#### Electronic design files
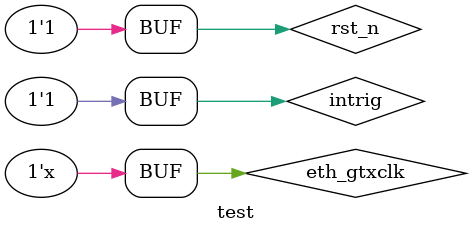
<source format=v>

`timescale 1ns/1ps

module test();
  
  reg eth_gtxclk,rst_n;
  reg intrig;
  
  initial
  begin
    eth_gtxclk = 0;
    rst_n = 1'b1;
    intrig = 0;
    #1 rst_n = 0;
    #7 rst_n = 1'b1;
    #22 intrig = 1'b1;
  end

  always #20 eth_gtxclk = ~eth_gtxclk;

	
	reg _intrig,wr;
	reg [7:0] data;
	reg [12:0] cnt;
	
	always@(posedge eth_gtxclk or negedge rst_n)
	if(!rst_n)
	begin
		_intrig <= 1'd1;
		wr <= 0;
		cnt <= 0;
		data <= 1'd1;
	end
	else
	begin
		_intrig <= intrig;
		
		if(!wr & intrig & !_intrig)
		begin
			wr <= 1'd1;
			cnt <= 0;
			data <= 1'd1;
		end
		else
			data <= data + 1'd1;
		
		if(wr)
		begin
			cnt <= cnt + 1'd1;
			if(cnt == 13'd10 - 1'd1)
				wr <= 0;
		end		
	end
	
	wire o_eth_txen;
	wire [7:0] o_eth_txd;
	
	eth_session i(
		.i_clk(eth_gtxclk),
		.i_rst_n(rst_n),
		.i_data(data),
		.i_wr(wr),
		.i_din(1'd1),
		.o_full(),
		.o_cmd_come(),
		.o_cmd(),
		.o_param(),
	
		.o_eth_txen(o_eth_txen),
		.o_eth_txd(o_eth_txd),
		.o_eth_mdc(),
		.o_eth_txer(),
		
		.i_eth_rxclk(),
		.i_eth_rxdv(),
		.i_eth_rxer(),
		.i_eth_rxd(),
		.i_eth_crs(),
		.i_eth_col()
	);


  /*reg rst_n,clk;
  
  initial
  begin
    clk = 0;
    rst_n = 1'b1;
    #1 rst_n = 0;
    #7 rst_n = 1'b1;
  end
  
  
  always #10 clk = ~clk;
  
  wire gtxc,txen;
  wire [7:0] txd;
  
  top ii(
	 .i_rst_n(rst_n),
	 .i_clk50M(clk),
	 .i_clk48M(0),
	 .i_trig(0),
	
	 .o_eth_rst(),
	 .o_eth_gtxclk(gtxc),
	 .o_eth_txen(txen),
	 .o_eth_txer(),
	 .o_eth_txd(txd),
	 .i_eth_rxclk(0),
	 .i_eth_rxdv(0),
	 .i_eth_rxer(0),
	 .i_eth_rxd(0),
	 .i_eth_crs(0),
	 .i_eth_col(0),
	 .o_eth_mdc()
);*/

endmodule


</source>
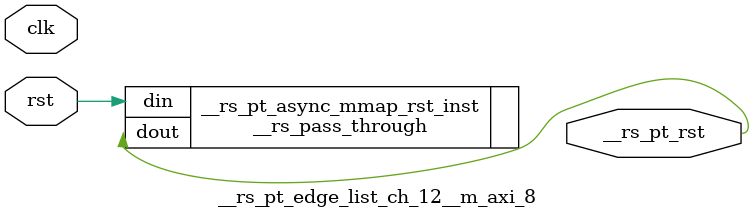
<source format=v>
`timescale 1 ns / 1 ps
/**   Generated by RapidStream   **/
module __rs_pt_edge_list_ch_12__m_axi_8 #(
    parameter BufferSize         = 32,
    parameter BufferSizeLog      = 5,
    parameter AddrWidth          = 64,
    parameter AxiSideAddrWidth   = 64,
    parameter DataWidth          = 512,
    parameter DataWidthBytesLog  = 6,
    parameter WaitTimeWidth      = 4,
    parameter BurstLenWidth      = 8,
    parameter EnableReadChannel  = 1,
    parameter EnableWriteChannel = 1,
    parameter MaxWaitTime        = 3,
    parameter MaxBurstLen        = 15
) (
    output wire __rs_pt_rst,
    input wire  clk,
    input wire  rst
);




__rs_pass_through #(
    .WIDTH (1)
) __rs_pt_async_mmap_rst_inst /**   Generated by RapidStream   **/ (
    .din  (rst),
    .dout (__rs_pt_rst)
);

endmodule  // __rs_pt_edge_list_ch_12__m_axi_8
</source>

#### EXERCISE DETAILS
Output the entries exactly as they appear, with no pictures included.

#### RESPONSE TO THE TASK
<source format=v>

`timescale 1ns/1ps

module test();
  
  reg eth_gtxclk,rst_n;
  reg intrig;
  
  initial
  begin
    eth_gtxclk = 0;
    rst_n = 1'b1;
    intrig = 0;
    #1 rst_n = 0;
    #7 rst_n = 1'b1;
    #22 intrig = 1'b1;
  end

  always #20 eth_gtxclk = ~eth_gtxclk;

	
	reg _intrig,wr;
	reg [7:0] data;
	reg [12:0] cnt;
	
	always@(posedge eth_gtxclk or negedge rst_n)
	if(!rst_n)
	begin
		_intrig <= 1'd1;
		wr <= 0;
		cnt <= 0;
		data <= 1'd1;
	end
	else
	begin
		_intrig <= intrig;
		
		if(!wr & intrig & !_intrig)
		begin
			wr <= 1'd1;
			cnt <= 0;
			data <= 1'd1;
		end
		else
			data <= data + 1'd1;
		
		if(wr)
		begin
			cnt <= cnt + 1'd1;
			if(cnt == 13'd10 - 1'd1)
				wr <= 0;
		end		
	end
	
	wire o_eth_txen;
	wire [7:0] o_eth_txd;
	
	eth_session i(
		.i_clk(eth_gtxclk),
		.i_rst_n(rst_n),
		.i_data(data),
		.i_wr(wr),
		.i_din(1'd1),
		.o_full(),
		.o_cmd_come(),
		.o_cmd(),
		.o_param(),
	
		.o_eth_txen(o_eth_txen),
		.o_eth_txd(o_eth_txd),
		.o_eth_mdc(),
		.o_eth_txer(),
		
		.i_eth_rxclk(),
		.i_eth_rxdv(),
		.i_eth_rxer(),
		.i_eth_rxd(),
		.i_eth_crs(),
		.i_eth_col()
	);


  /*reg rst_n,clk;
  
  initial
  begin
    clk = 0;
    rst_n = 1'b1;
    #1 rst_n = 0;
    #7 rst_n = 1'b1;
  end
  
  
  always #10 clk = ~clk;
  
  wire gtxc,txen;
  wire [7:0] txd;
  
  top ii(
	 .i_rst_n(rst_n),
	 .i_clk50M(clk),
	 .i_clk48M(0),
	 .i_trig(0),
	
	 .o_eth_rst(),
	 .o_eth_gtxclk(gtxc),
	 .o_eth_txen(txen),
	 .o_eth_txer(),
	 .o_eth_txd(txd),
	 .i_eth_rxclk(0),
	 .i_eth_rxdv(0),
	 .i_eth_rxer(0),
	 .i_eth_rxd(0),
	 .i_eth_crs(0),
	 .i_eth_col(0),
	 .o_eth_mdc()
);*/

endmodule


</source>
<source format=v>
`timescale 1 ns / 1 ps
/**   Generated by RapidStream   **/
module __rs_pt_edge_list_ch_12__m_axi_8 #(
    parameter BufferSize         = 32,
    parameter BufferSizeLog      = 5,
    parameter AddrWidth          = 64,
    parameter AxiSideAddrWidth   = 64,
    parameter DataWidth          = 512,
    parameter DataWidthBytesLog  = 6,
    parameter WaitTimeWidth      = 4,
    parameter BurstLenWidth      = 8,
    parameter EnableReadChannel  = 1,
    parameter EnableWriteChannel = 1,
    parameter MaxWaitTime        = 3,
    parameter MaxBurstLen        = 15
) (
    output wire __rs_pt_rst,
    input wire  clk,
    input wire  rst
);




__rs_pass_through #(
    .WIDTH (1)
) __rs_pt_async_mmap_rst_inst /**   Generated by RapidStream   **/ (
    .din  (rst),
    .dout (__rs_pt_rst)
);

endmodule  // __rs_pt_edge_list_ch_12__m_axi_8
</source>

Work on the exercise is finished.